▶ [YOUR ASSIGNMENT]: Only one portion of the data is to be written out: from the line bearing "7. 最终数据包到达另一台计" through the line bearing "Inside each module, you'll". Write it exactly as it appears.

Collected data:
* * * * *

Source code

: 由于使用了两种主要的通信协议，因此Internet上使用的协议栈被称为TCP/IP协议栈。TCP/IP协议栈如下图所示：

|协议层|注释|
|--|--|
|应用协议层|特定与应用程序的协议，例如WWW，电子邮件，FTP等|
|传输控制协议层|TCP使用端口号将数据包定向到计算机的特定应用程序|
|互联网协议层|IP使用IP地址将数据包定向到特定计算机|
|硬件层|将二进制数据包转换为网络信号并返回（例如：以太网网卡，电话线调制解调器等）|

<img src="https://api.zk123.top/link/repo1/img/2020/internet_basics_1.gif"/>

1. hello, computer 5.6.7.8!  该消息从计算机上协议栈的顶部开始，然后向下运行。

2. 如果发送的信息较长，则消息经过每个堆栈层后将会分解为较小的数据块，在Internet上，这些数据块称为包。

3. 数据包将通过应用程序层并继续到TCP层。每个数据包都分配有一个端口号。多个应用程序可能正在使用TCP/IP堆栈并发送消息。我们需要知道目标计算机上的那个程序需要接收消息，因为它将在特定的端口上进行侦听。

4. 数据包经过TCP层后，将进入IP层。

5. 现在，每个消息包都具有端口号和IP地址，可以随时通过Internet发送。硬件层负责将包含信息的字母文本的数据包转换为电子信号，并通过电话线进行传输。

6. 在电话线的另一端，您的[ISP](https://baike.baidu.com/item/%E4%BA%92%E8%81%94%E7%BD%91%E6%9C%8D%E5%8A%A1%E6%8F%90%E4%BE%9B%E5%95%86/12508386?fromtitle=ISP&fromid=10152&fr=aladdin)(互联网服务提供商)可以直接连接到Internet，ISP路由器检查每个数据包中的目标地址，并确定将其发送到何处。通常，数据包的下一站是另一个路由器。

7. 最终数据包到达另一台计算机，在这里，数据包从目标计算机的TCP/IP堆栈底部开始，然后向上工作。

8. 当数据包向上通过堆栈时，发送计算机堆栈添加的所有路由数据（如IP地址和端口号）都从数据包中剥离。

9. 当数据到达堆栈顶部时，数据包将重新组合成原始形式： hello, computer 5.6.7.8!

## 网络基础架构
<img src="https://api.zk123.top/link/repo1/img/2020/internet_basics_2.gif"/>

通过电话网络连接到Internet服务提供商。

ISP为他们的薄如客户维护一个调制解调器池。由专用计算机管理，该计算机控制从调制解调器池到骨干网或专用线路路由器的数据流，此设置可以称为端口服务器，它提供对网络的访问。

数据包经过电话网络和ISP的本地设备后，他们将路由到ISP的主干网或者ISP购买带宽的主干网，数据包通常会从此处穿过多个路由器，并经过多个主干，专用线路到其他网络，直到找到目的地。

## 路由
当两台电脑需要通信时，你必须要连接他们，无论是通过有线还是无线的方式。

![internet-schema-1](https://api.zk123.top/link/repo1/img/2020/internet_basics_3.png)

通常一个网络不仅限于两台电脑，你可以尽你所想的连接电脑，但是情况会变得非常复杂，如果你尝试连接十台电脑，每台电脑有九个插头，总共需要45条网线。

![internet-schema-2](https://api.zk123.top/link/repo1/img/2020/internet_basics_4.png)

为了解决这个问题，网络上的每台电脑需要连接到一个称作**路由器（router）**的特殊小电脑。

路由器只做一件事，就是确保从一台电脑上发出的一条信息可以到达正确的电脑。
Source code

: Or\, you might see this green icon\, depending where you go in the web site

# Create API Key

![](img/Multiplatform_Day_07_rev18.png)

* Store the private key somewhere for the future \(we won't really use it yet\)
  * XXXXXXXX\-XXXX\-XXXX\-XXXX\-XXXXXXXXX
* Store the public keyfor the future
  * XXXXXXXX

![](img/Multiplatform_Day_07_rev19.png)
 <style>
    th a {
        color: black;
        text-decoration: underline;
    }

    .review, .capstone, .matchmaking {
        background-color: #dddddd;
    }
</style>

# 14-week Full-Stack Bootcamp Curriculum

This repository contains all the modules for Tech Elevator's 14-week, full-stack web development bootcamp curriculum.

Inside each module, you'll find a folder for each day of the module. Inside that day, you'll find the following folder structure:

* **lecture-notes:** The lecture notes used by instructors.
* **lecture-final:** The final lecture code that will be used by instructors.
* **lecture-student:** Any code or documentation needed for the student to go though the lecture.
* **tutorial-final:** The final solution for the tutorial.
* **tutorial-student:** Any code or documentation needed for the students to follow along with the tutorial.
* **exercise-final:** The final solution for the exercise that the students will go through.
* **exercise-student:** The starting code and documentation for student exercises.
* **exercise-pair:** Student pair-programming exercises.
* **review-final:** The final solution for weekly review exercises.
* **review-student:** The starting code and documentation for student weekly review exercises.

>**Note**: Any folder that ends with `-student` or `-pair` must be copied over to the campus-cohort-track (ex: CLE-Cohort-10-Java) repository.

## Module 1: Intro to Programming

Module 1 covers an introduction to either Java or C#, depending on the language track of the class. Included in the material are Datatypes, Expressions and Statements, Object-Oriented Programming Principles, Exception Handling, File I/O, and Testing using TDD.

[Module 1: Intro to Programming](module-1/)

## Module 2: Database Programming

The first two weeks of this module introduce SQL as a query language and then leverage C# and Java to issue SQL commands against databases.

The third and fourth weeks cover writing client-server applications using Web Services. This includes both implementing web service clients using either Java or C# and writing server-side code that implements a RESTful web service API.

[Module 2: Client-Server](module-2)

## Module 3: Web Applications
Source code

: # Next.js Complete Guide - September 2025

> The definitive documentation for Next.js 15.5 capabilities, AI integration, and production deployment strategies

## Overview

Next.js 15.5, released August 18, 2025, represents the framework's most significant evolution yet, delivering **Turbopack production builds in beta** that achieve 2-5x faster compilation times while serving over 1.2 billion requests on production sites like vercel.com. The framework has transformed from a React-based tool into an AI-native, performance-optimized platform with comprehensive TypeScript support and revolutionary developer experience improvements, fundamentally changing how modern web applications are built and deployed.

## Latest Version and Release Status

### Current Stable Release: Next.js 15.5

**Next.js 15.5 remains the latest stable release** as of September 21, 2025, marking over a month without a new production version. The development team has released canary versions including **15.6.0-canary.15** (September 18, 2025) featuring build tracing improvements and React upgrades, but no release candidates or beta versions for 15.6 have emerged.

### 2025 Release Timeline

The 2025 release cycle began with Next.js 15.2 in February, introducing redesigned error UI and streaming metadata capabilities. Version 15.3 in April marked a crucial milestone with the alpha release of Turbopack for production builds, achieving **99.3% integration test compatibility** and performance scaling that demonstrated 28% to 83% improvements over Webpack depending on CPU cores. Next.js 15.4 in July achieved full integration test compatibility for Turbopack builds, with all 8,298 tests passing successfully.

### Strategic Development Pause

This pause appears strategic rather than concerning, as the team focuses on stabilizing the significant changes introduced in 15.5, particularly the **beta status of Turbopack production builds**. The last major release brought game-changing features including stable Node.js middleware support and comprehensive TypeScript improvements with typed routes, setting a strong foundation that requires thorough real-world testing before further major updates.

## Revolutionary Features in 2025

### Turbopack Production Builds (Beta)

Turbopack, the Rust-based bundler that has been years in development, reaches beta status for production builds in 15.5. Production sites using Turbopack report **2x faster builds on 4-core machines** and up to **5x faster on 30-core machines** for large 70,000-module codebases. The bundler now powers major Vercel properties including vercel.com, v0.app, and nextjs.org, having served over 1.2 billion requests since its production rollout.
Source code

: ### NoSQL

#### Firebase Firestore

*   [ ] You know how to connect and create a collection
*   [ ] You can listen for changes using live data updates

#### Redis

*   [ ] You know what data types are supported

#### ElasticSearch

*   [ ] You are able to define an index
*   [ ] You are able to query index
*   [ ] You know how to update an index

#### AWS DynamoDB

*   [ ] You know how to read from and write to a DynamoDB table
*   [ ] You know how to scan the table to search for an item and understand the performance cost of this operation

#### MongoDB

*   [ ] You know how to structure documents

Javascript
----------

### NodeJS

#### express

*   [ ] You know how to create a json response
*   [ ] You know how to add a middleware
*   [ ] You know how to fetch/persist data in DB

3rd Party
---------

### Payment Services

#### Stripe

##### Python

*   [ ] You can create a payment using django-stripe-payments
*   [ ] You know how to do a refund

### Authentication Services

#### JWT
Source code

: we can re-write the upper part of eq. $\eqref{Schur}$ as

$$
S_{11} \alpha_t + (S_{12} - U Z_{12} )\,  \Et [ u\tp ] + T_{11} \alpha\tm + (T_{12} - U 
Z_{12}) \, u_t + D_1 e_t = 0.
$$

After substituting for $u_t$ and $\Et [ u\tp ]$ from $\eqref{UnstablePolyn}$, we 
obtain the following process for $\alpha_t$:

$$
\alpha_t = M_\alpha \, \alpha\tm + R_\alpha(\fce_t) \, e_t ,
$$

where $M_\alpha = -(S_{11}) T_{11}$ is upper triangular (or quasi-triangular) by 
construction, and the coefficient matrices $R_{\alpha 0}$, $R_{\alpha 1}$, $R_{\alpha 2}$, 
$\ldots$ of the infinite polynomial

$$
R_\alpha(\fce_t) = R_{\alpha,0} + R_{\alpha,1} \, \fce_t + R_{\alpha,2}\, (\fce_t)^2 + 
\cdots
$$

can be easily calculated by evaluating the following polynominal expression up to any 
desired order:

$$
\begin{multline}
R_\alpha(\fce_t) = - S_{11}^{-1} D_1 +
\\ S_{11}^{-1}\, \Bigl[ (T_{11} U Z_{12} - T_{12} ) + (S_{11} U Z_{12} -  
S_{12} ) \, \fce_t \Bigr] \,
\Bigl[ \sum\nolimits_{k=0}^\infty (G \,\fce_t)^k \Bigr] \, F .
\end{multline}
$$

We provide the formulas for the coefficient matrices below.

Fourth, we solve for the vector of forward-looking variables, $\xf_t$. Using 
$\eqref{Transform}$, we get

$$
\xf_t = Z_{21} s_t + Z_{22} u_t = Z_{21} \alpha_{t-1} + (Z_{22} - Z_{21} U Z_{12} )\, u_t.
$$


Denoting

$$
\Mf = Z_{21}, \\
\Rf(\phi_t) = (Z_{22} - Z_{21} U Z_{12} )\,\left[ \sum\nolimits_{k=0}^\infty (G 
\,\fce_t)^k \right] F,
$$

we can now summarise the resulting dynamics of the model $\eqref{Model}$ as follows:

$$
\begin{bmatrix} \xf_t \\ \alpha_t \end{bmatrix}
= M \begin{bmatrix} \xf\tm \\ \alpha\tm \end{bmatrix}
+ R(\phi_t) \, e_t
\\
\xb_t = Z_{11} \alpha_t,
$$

* * * * *

▶ [RESPONSE]:
7. 最终数据包到达另一台计算机，在这里，数据包从目标计算机的TCP/IP堆栈底部开始，然后向上工作。

8. 当数据包向上通过堆栈时，发送计算机堆栈添加的所有路由数据（如IP地址和端口号）都从数据包中剥离。

9. 当数据到达堆栈顶部时，数据包将重新组合成原始形式： hello, computer 5.6.7.8!

## 网络基础架构
<img src="https://api.zk123.top/link/repo1/img/2020/internet_basics_2.gif"/>

通过电话网络连接到Internet服务提供商。

ISP为他们的薄如客户维护一个调制解调器池。由专用计算机管理，该计算机控制从调制解调器池到骨干网或专用线路路由器的数据流，此设置可以称为端口服务器，它提供对网络的访问。

数据包经过电话网络和ISP的本地设备后，他们将路由到ISP的主干网或者ISP购买带宽的主干网，数据包通常会从此处穿过多个路由器，并经过多个主干，专用线路到其他网络，直到找到目的地。

## 路由
当两台电脑需要通信时，你必须要连接他们，无论是通过有线还是无线的方式。

![internet-schema-1](https://api.zk123.top/link/repo1/img/2020/internet_basics_3.png)

通常一个网络不仅限于两台电脑，你可以尽你所想的连接电脑，但是情况会变得非常复杂，如果你尝试连接十台电脑，每台电脑有九个插头，总共需要45条网线。

![internet-schema-2](https://api.zk123.top/link/repo1/img/2020/internet_basics_4.png)

为了解决这个问题，网络上的每台电脑需要连接到一个称作**路由器（router）**的特殊小电脑。

路由器只做一件事，就是确保从一台电脑上发出的一条信息可以到达正确的电脑。
Source code

: Or\, you might see this green icon\, depending where you go in the web site

# Create API Key

![](img/Multiplatform_Day_07_rev18.png)

* Store the private key somewhere for the future \(we won't really use it yet\)
  * XXXXXXXX\-XXXX\-XXXX\-XXXX\-XXXXXXXXX
* Store the public keyfor the future
  * XXXXXXXX

![](img/Multiplatform_Day_07_rev19.png)
 <style>
    th a {
        color: black;
        text-decoration: underline;
    }

    .review, .capstone, .matchmaking {
        background-color: #dddddd;
    }
</style>

# 14-week Full-Stack Bootcamp Curriculum

This repository contains all the modules for Tech Elevator's 14-week, full-stack web development bootcamp curriculum.

Inside each module, you'll find a folder for each day of the module. Inside that day, you'll find the following folder structure:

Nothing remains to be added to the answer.